In this post, I discuss three more Nebula nominees. I actually read two of them a while back but didn’t write down my thoughts.
“Shipbirth,” by Aliette de Bodard (Asimov’s Science Fiction, February 2011). A powerful tale that uses its “Aztecs in space” setting to examine assumptions about gender, life, compassion and empathy. What I like the most about it is its unflinching refusal to put its protagonist in a neat box. More fiction in general (and spec-fic in particular) should try to achieve this. Be sure to read the author notes, which are very enlightening.
“The Old Equations,” by Jake Kerr (Lightspeed Magazine, July 2011). An alternate history-of-science tale in which relativity isn’t discovered/confirmed until we try to send someone on an interstellar journey and notice the time dilation. The story’s premise allows us to see the device of time dilation, a staple in SF, through fresh eyes and to experience the emotional wonder anew with the characters. Amazingly, this is Jake Kerr’s first published story.
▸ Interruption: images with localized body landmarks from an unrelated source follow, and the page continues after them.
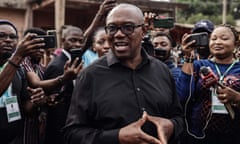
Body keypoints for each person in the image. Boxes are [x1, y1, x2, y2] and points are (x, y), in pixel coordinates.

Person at [63, 3, 184, 144]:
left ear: (144, 31)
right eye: (112, 28)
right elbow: (72, 134)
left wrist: (171, 126)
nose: (119, 34)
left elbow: (178, 117)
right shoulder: (90, 75)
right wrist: (117, 137)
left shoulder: (162, 71)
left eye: (128, 27)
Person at [177, 24, 240, 144]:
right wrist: (188, 57)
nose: (218, 42)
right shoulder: (198, 65)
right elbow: (182, 96)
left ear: (236, 44)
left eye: (224, 38)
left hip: (234, 137)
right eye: (214, 38)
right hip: (198, 136)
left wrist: (237, 98)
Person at [0, 19, 45, 144]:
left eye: (13, 37)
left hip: (14, 138)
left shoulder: (19, 70)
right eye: (1, 36)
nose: (8, 40)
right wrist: (18, 56)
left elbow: (26, 108)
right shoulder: (16, 62)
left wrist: (36, 101)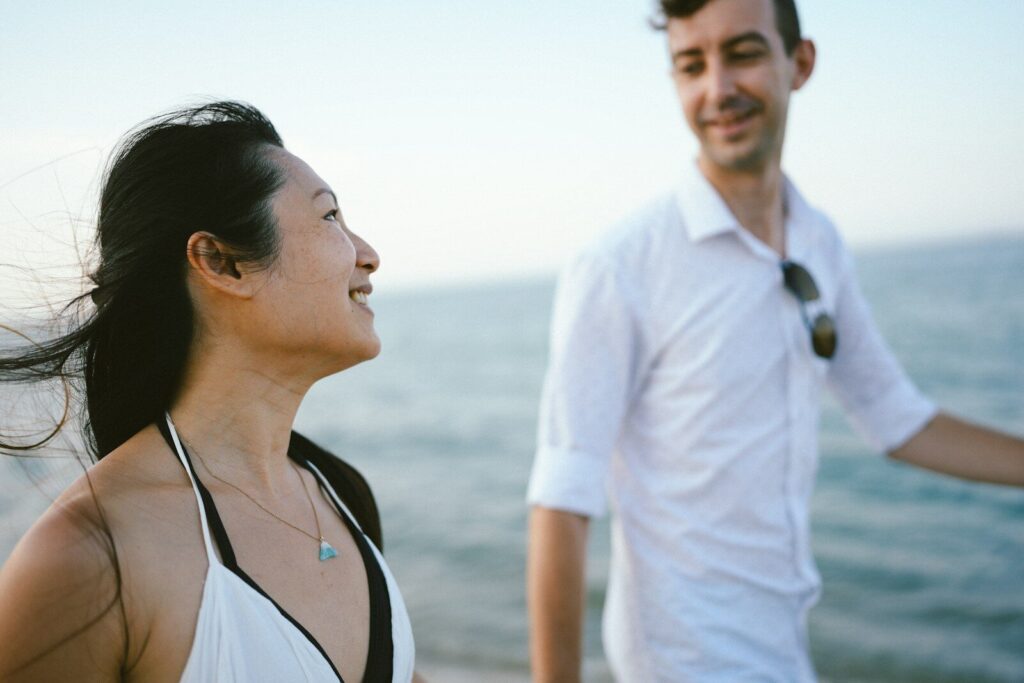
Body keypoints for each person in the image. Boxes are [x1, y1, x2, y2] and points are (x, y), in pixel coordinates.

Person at [525, 1, 1024, 681]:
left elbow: (896, 418)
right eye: (691, 65)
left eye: (744, 53)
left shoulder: (818, 239)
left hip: (784, 650)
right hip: (681, 661)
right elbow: (562, 498)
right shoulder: (621, 264)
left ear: (801, 63)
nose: (718, 88)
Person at [0, 102, 425, 682]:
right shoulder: (92, 556)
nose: (368, 253)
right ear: (219, 262)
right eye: (330, 218)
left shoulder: (341, 494)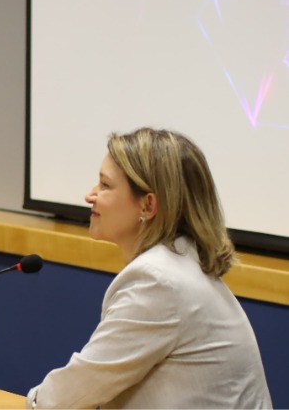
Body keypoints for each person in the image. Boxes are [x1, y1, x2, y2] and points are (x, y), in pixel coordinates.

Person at [26, 128, 272, 409]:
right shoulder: (180, 265)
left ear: (148, 204)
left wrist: (33, 402)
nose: (89, 195)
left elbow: (66, 397)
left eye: (105, 186)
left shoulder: (159, 281)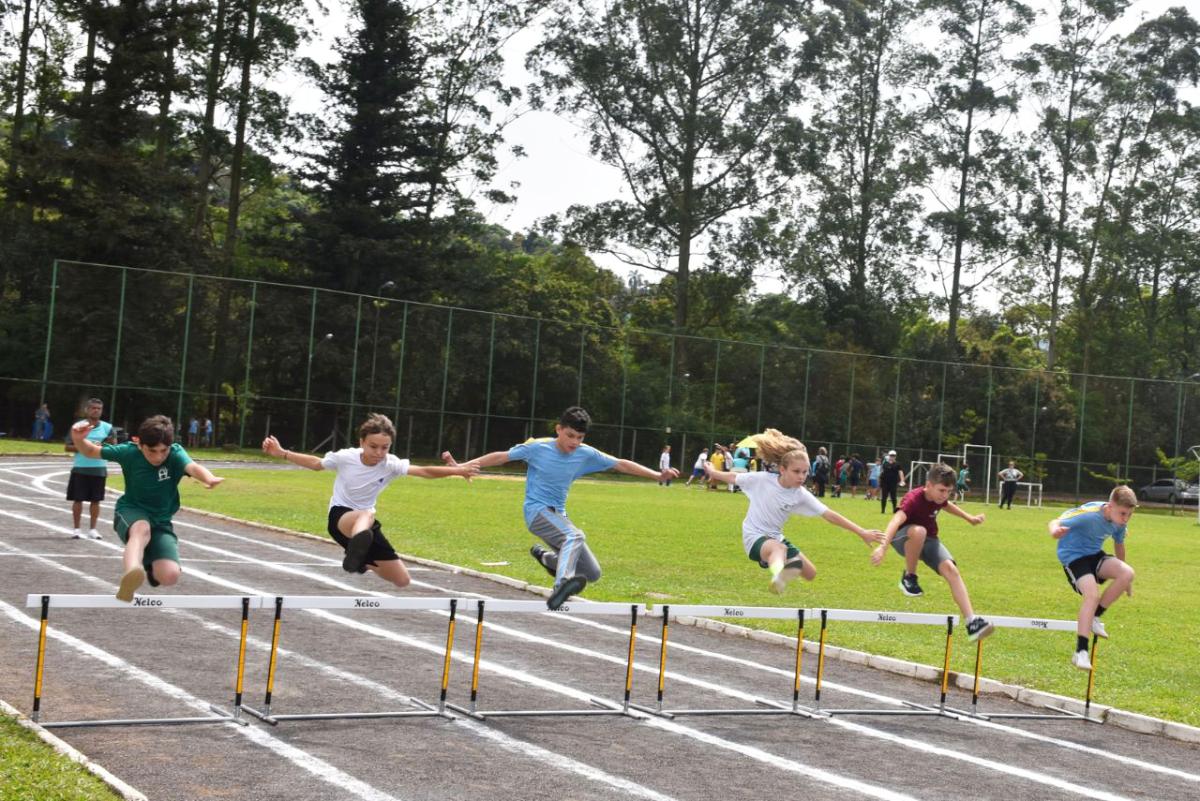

You cannot debut in a better way.
“The Migratory Pattern of Dancers”, by Katherine Sparrow (Giganotosaurus, July 2011). In the future, after the extinction of migratory birds, men modified to be like birds recreate their dance. I think of this as more fantasy than scifi, but it works very well on a symbolic level. I admire this piece especially because it breaks so many rules and yet soars anyway. I wish more of us could pull this off.